Analysis based on user data
Users create its own data history through in-app transactions, content creation and other browsing and clicking activities. Through multidimensional analysis and statistical analysis of historical data, companies can gain user characteristics and behavior insights. For example, Meituan or the Ele.me provide merchant services, WeChat for Work provides work summaries, Alipay provides annual statements, etc.
When users are not satisfied with the fixed statistical analysis dimensions provided by the product, they can use the analysis service by providing a custom query. For example, Jira's JQL custom query allows high-level users to complete queries using the semantics of class SQL. Even with internal analysis resources, you can provide analysis services for specific customers, meet their additional needs and deliver them through periodic mail or reports.
Data Analysis Service providers like SaaS
They do not generate data themselves, but can provide standard solutions for specific industries; like data access, data processing, and analysis of the entire data stream. For example, Google Analytics can provide general website traffic analysis.Growingio and Sensors Data,successful Chinese companies, focus on industry analysis scenarios such as Internet e-commerce. Users can choose to submit data to public network platforms or privatized services.
Data Analysts or Data Scientists? What’s the difference?
There may be a distinction between data analysts/data scientists when recruiting in larger companies, but in smaller companies the boundaries between the two are rather vague. There is a saying which I think is more accurate. These two job roles reflect the broader internal shifts towards specialization within traditional service enterprises as they enter into the big data era.

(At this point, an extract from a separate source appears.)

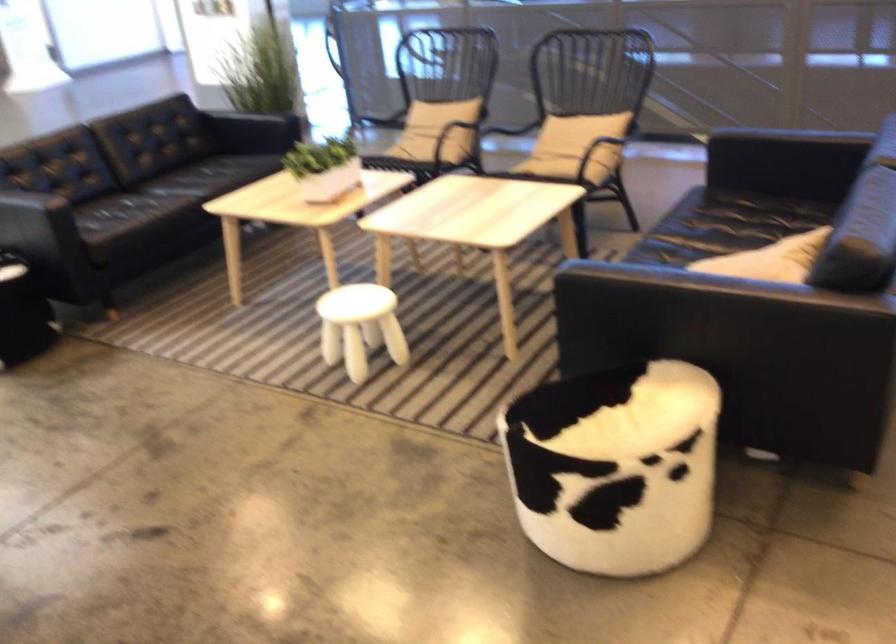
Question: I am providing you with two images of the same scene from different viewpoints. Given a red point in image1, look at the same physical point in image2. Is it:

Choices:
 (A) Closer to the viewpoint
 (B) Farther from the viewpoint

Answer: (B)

The skillsets you need to become a data scientist:
For traditional data analyst, we usually pay more attention to his industry knowledge, business knowledge and analytical skills. He needs to have a wealth of industry experience, can quickly locate the required indicators according to the needs of the department, skillfully using tools to produce the corresponding chart or insight.
In the era of big data, the magnitude of data has increased exponentially on the macro level, and the types of data have become complicated. This requires data workers to use big data tools to fully capture data from multiple data sources, consume massive amounts of data, and ensure stable output.
For each piece of data, we want to extract as much information as possible. Therefore, we can’t be satisfied with only counting the number of commodity reviews.We need to also conduct sentiment analysis, keyword extraction, and understand user feedback. Current statistics alone isn’t enough for us. We don't just need to know what users historically like the most, we also need to speculate what users might like in the future. It’s insufficient to soly analyze structured data, unstructured data like images, audio, video and geographic data are also essential objects of analysis.
Therefore, more skills are required of data workers today. But learning technical skills is a relatively easy process, especially in the era of big data. The emergence of various automated tools provides more convenience for data processing. While data sensitivity, industry understanding and product understanding takes more time to digest, they are still more valuable than skills.